Follow the specific directions that come with your banana tree for soil type and fertilizer.
It is best to be precise about planting the banana tree into the type of soil it prefers. However, most banana plants like similar soil and food. You want a well-drained type of soil mixture. Banana trees do not require deep soil. This means that they can be planted in a tub or large planter. Many have successfully grown and maintained a banana tree in a 10 inch pot. The contents of the pot is really the most important thing.
Banana plants like to be fed and watered.
This plant is a lot like having a pet. You have to take care of it everyday and sometimes more than once. Heavy feeding with a balanced fertilizer is a good plan. In extremely hot and dry weather, you may need to water the banana tree multiple times per day. Feeding it every few days is not a bad plan. Some people suggest that a weak fertilizer be included with each watering. A well-watered and fed plant can grow several inches per day during the hot growing season.
Tether the plant to protect it from strong winds.
Because the banana tree is a herbaceous plant and does not have bark or a woody trunk like a true tree, it is susceptible to breaking off or being damaged by wind. Loosely tie a cloth around the plant stem and anchor it to the ground on at least 3 sides. For larger trees, you may need to do this several times at different levels on the stem. Bananas have a bulb without long anchoring roots. Winds can also uproot them easily if they are not secured.
Bury the planter into the ground.
To give your plant more stability, dig a hole that will allow the planter to sit with the lip of the planter even with the top of the ground. This will make your plant more stable and also allow it to be moved easily in the fall. It will also give you a better opportunity to put the food and water right into the pot so the tree can get maximum benefit.
After the plant has produced fruit, cut the stem back to about 3 feet tall.

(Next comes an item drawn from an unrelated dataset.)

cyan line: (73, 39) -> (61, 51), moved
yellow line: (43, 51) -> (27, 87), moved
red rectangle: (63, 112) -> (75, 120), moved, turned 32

This may seem a little extreme, but most banana trees will die after they have produced fruit. By cutting the stem back, it will force the nourishment from the roots to be diverted to producing new plants instead of maintaining the leaves and stem of the old plant. You will see several new shoots or suckers appear at the base of the plant. Using a sharp tool, cut these away and pot them for the future.
Sometimes you can get the new plants and keep the old one, too.
If your plant does not produce fruit, you can still cut the stem back in the fall and harvest the suckers. The old stem can be stored in a cool dim place that is warm enough to prevent frost or freezing. As long as it is below 50 degrees F, the tree should stay somewhat dormant. Some books will tell you to cover the exposed cut on the stem with a sulfur type material to prevent disease. You should check for this type of care for your specific variety of banana.
If you do everything right, you should be able to produce bananas year after year and share plants with friends.
By harvesting the suckers, you will have a steady source of new plants for each growing season. After you have several trees growing each year, you will have potentially dozens of new ones every fall. These can make great gifts for friends who enjoy gardening and plants. The good news is that even if they kill the first one off, you can usually afford to be generous and give them another one.